Here are some things that worked for us.

“We're Getting it Ready!”

We sing a "getting it ready" song while we prepare and heat the bottle.

It's a fun pre-mealtime ritual, and also helps soothe our baby when she's real hungry!

“Let's Unwrap the Nipple!”

Our baby uses disposable nipples, which come in a paper/plastic container. They need to be unwrapped and removed from the packaging, which is a great opportunity to communicate and practice some fine motor skills with the baby.

  • Open the wrapper
  • Take it oooooout of the wrapper
  • Hold it
  • Give it to mama/papa

Sometimes we build an "auditory sandwich" around this activity or parts of it.

We want to encourage our baby to be an active participant at the dinner table. So why not get started now?

“Let's Check the Temperature of the Bottle”

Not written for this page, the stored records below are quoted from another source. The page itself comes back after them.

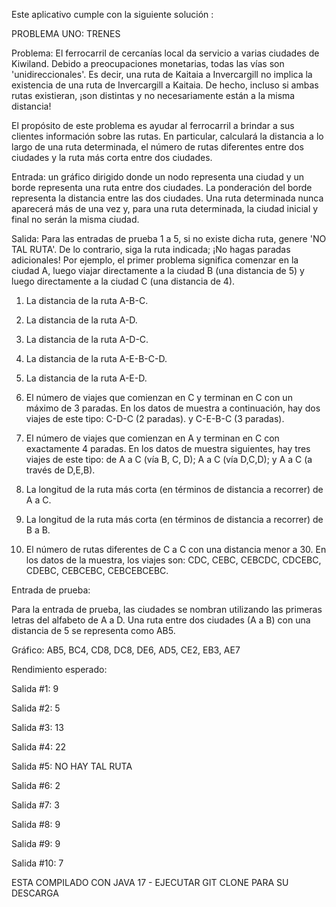 Este aplicativo cumple con la siguiente solución :

PROBLEMA UNO: TRENES

Problema: El ferrocarril de cercanías local da servicio a varias ciudades de Kiwiland. Debido a preocupaciones monetarias, todas las vías son 'unidireccionales'. Es decir, una ruta de Kaitaia a Invercargill no implica la existencia de una ruta de Invercargill a Kaitaia. De hecho, incluso si ambas rutas existieran, ¡son distintas y no necesariamente están a la misma distancia!

El propósito de este problema es ayudar al ferrocarril a brindar a sus clientes información sobre las rutas. En particular, calculará la distancia a lo largo de una ruta determinada, el número de rutas diferentes entre dos ciudades y la ruta más corta entre dos ciudades.

Entrada: un gráfico dirigido donde un nodo representa una ciudad y un borde representa una ruta entre dos ciudades. La ponderación del borde representa la distancia entre las dos ciudades. Una ruta determinada nunca aparecerá más de una vez y, para una ruta determinada, la ciudad inicial y final no serán la misma ciudad.

Salida: Para las entradas de prueba 1 a 5, si no existe dicha ruta, genere 'NO TAL RUTA'. De lo contrario, siga la ruta indicada; ¡No hagas paradas adicionales! Por ejemplo, el primer problema significa comenzar en la ciudad A, luego viajar directamente a la ciudad B (una distancia de 5) y luego directamente a la ciudad C (una distancia de 4).

1. La distancia de la ruta A-B-C.

2. La distancia de la ruta A-D.

3. La distancia de la ruta A-D-C.

4. La distancia de la ruta A-E-B-C-D.

5. La distancia de la ruta A-E-D.

6. El número de viajes que comienzan en C y terminan en C con un máximo de 3 paradas. En los datos de muestra a continuación, hay dos viajes de este tipo: C-D-C (2 paradas). y C-E-B-C (3 paradas).

7. El número de viajes que comienzan en A y terminan en C con exactamente 4 paradas. En los datos de muestra siguientes, hay tres viajes de este tipo: de A a C (vía B, C, D); A a C (vía D,C,D); y A a C (a través de D,E,B).

8. La longitud de la ruta más corta (en términos de distancia a recorrer) de A a C.

9. La longitud de la ruta más corta (en términos de distancia a recorrer) de B a B.

10. El número de rutas diferentes de C a C con una distancia menor a 30. En los datos de la muestra, los viajes son: CDC, CEBC, CEBCDC, CDCEBC, CDEBC, CEBCEBC, CEBCEBCEBC.

 

Entrada de prueba:

Para la entrada de prueba, las ciudades se nombran utilizando las primeras letras del alfabeto de A a D. Una ruta entre dos ciudades (A a B) con una distancia de 5 se representa como AB5.

Gráfico: AB5, BC4, CD8, DC8, DE6, AD5, CE2, EB3, AE7

Rendimiento esperado:

Salida #1: 9

Salida #2: 5

Salida #3: 13

Salida #4: 22

Salida #5: NO HAY TAL RUTA

Salida #6: 2

Salida #7: 3

Salida #8: 9

Salida #9: 9

Salida #10: 7

ESTA COMPILADO CON JAVA 17 - EJECUTAR GIT CLONE PARA SU DESCARGA
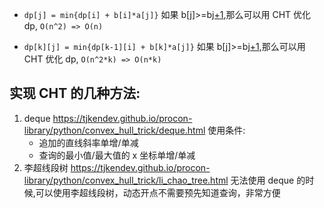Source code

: - `dp[j] = min{dp[i] + b[i]*a[j]}`
  如果 b[j]>=b[j+1](单调),那么可以用 CHT 优化 dp, `O(n^2) => O(n)`

- `dp[k][j] = min{dp[k-1][i] + b[k]*a[j]}`
  如果 b[j]>=b[j+1](单调),那么可以用 CHT 优化 dp, `O(n^2*k) => O(n*k)`

## 实现 CHT 的几种方法:

1. deque
   https://tjkendev.github.io/procon-library/python/convex_hull_trick/deque.html
   使用条件:
   - 追加的直线斜率单增/单减
   - 查询的最小值/最大值的 x 坐标单增/单减
2. 李超线段树
   https://tjkendev.github.io/procon-library/python/convex_hull_trick/li_chao_tree.html
   无法使用 deque 的时候,可以使用李超线段树，动态开点不需要预先知道查询，非常方便
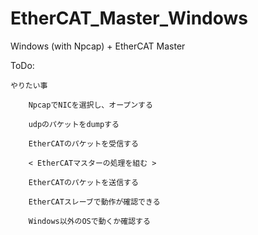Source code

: # EtherCAT_Master_Windows
Windows (with Npcap) + EtherCAT Master 

ToDo:

    やりたい事

        NpcapでNICを選択し、オープンする

        udpのパケットをdumpする

        EtherCATのパケットを受信する

        < EtherCATマスターの処理を組む >

        EtherCATのパケットを送信する

        EtherCATスレーブで動作が確認できる

        Windows以外のOSで動くか確認する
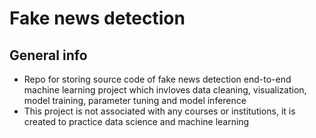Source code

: # Fake news detection

## General info
- Repo for storing source code of fake news detection end-to-end machine learning project which invloves data cleaning, visualization, 
model training, parameter tuning and model inference
- This project is not associated with any courses or institutions, it is created to practice data science and machine learning
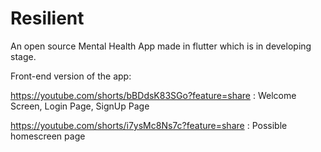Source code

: # Resilient
An open source Mental Health App made in flutter which is in developing stage. 

Front-end version of the app:

https://youtube.com/shorts/bBDdsK83SGo?feature=share : Welcome Screen, Login Page, SignUp Page

https://youtube.com/shorts/i7ysMc8Ns7c?feature=share : Possible homescreen page
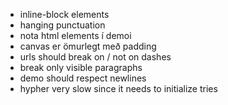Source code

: - inline-block elements
- hanging punctuation
- nota html elements í demoi
- canvas er ömurlegt með padding
- urls should break on / not on dashes
- break only visible paragraphs
- demo should respect newlines
- hypher very slow since it needs to initialize tries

We use a probe thermometer to check the temperature of the baby bottle.

It's an opportunity to practice a "sound first" strategy—announce that we will check the temperature, then check the temperature, then discuss it.

More recently, it's an opportunity for us to discuss concepts of "hot" and "cold" with baby.

Sometimes we suggest baby finish our sentence: "The bottle is... HOT!"

“Around Around Around!”

Our baby learned a fun song in speech therapy to emphasize things that rotate around and around.

(She's kind of obsessed with it. Lots of things in the world rotate!)

So we applied it to the action of turning a nipple onto a bottle.

Sometimes we start the song and then prompt her to finish it.

More recently, she starts the song on her own once the bottle is out.

“All done!”

We're working on getting our baby familiar with the phrase "all done"—especially now that she eats solid foods. It'll be helpful at the dinner table if she can tell us when she's full.

We announce "all done!" after she empties yet another bottle... maybe she'll announce it herself soon!

A Song at the End

We like to hum a melody at the end of bottle feeding.

This made for a good transition into burping when the baby was smaller.

More recently, it lets her know it's time to get back to her play area and crawl and stand.